Ancak, fon hesabına alınan kazanç tutarının bunun dışında, başka bir hesaba nakledilmesi, işletmeden çekilmesi veya dar mükellef kurumlarca ana merkeze aktarılması ya da kurumun tasfiyesi halinde (bu Kanuna göre yapılan devir ve bölünmeler hariç), istisna uygulanması nedeniyle zamanında tahakkuk ettirilmeyen vergiler, vergi ziyaı cezası ve gecikme faizi ile birlikte tahsil edilecektir.
Sat-kirala-geri al işlemine konu edilen varlıklara ilişkin olarak gerek kira süresi boyunca gerekse kira süresinin sonunda varlıkların geri alınmasından sonra kiracılar tarafından hesaplanacak amortismanların, kiralayan kurumlara devrinden önce (birden fazla kere sat-kirala-geri al işlemine konu edilen varlıkların ilk kez devrinden önce) ilgili varlığın kiracıdaki net bilanço aktif değerine isabet eden kısmı kurum kazancının tespitinde dikkate alınabilecek, kalan kısmı ise sadece özel fon hesabından mahsup edilebilecektir.
Söz konusu özel fon hesabının bu taşınır için ayrılacak amortismanların (bu varlıkların kiralayan kurumlara devrinden önce kiracıdaki net bilanço aktif değerine isabet eden amortismanlar hariç) itfası dışında kullanılması mümkün bulunmamaktadır. Özel fon hesabında yer alan tutarın herhangi bir şekilde başka bir hesaba nakledilmesi, işletmeden çekilmesi veya dar mükellef kurumlarca ana merkeze aktarılması ya da kurumun tasfiyesi halinde istisna uygulanması nedeniyle zamanında tahakkuk ettirilmeyen vergiler, vergi ziyaı cezası ve gecikme faizi ile birlikte tahsil edilecektir.

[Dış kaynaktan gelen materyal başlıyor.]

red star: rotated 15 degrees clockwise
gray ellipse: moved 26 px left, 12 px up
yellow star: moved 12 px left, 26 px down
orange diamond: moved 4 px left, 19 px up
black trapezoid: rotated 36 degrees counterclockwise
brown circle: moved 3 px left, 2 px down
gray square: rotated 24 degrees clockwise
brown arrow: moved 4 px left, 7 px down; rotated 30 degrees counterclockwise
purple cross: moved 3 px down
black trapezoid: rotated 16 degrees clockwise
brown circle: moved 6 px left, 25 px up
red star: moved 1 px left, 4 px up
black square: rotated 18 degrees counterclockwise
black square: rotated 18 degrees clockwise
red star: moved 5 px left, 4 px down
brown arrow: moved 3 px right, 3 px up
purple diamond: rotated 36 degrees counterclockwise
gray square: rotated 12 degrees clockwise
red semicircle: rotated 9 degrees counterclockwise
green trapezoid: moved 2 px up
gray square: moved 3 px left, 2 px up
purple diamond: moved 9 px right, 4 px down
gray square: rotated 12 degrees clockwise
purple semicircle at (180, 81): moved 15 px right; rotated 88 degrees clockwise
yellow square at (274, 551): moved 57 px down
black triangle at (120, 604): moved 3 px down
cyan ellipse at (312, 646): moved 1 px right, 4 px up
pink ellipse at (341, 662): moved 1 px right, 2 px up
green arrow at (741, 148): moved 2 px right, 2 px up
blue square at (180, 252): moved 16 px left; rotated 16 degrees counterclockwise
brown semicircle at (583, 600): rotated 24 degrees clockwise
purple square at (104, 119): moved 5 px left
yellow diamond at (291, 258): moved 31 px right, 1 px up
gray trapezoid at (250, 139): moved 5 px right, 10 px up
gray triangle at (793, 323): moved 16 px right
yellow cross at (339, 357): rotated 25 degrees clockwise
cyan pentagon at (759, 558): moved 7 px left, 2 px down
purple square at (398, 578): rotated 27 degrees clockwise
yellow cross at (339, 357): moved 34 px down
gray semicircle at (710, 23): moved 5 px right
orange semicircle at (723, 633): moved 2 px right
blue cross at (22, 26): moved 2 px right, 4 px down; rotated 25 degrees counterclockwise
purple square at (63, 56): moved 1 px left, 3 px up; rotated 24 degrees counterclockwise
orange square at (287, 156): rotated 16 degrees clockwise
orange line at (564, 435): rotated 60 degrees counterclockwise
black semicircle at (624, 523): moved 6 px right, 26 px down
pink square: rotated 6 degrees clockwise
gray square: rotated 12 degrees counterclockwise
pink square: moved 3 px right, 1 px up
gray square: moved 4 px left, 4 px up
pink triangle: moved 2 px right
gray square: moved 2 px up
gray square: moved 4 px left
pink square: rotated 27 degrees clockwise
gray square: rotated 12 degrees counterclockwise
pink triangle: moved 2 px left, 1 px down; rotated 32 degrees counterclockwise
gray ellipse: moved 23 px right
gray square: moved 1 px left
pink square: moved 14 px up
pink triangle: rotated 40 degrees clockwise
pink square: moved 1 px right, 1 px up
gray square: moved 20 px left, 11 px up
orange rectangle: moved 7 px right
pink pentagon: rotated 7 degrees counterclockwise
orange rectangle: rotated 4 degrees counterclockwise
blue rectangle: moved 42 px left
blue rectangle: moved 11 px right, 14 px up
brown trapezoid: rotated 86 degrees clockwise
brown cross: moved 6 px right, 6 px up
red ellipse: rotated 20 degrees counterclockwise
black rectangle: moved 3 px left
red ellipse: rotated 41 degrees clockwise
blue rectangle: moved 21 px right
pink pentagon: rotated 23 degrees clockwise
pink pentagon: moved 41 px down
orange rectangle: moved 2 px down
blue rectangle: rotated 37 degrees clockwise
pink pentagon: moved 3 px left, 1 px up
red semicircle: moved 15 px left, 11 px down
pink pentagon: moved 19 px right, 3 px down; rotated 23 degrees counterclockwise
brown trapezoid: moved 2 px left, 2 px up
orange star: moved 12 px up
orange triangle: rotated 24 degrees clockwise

İstisnaya Konu Kazanç Tutarının Tespiti
Taşınır ve taşınmaz malların, sat-kirala-geri al işlemine konu edilmesi dolayısıyla kiracı nezdinde doğan ve istisna uygulamasına konu kazanç tutarı, satış tarihi itibarıyla hesaplanacaktır. İstisna kapsamındaki değerlerin satışından kaynaklanan alacaklar için alınan faiz, komisyon ve benzeri gelirler, istisna kazancın tespitinde dikkate alınmayacaktır. Satış bedelinin döviz cinsinden belirlenmesi durumunda ortaya çıkan kur farklarının da istisna kazancın tespitinde dikkate alınması mümkün bulunmamaktadır. Döviz üzerinden veya vadeli olarak gerçekleşen satışlarda, yabancı paraların ya da alacakların değerlemesinden kaynaklanan unsurlar vergi matrahının tespitinde gelir veya gider unsuru olarak dikkate alınacaktır.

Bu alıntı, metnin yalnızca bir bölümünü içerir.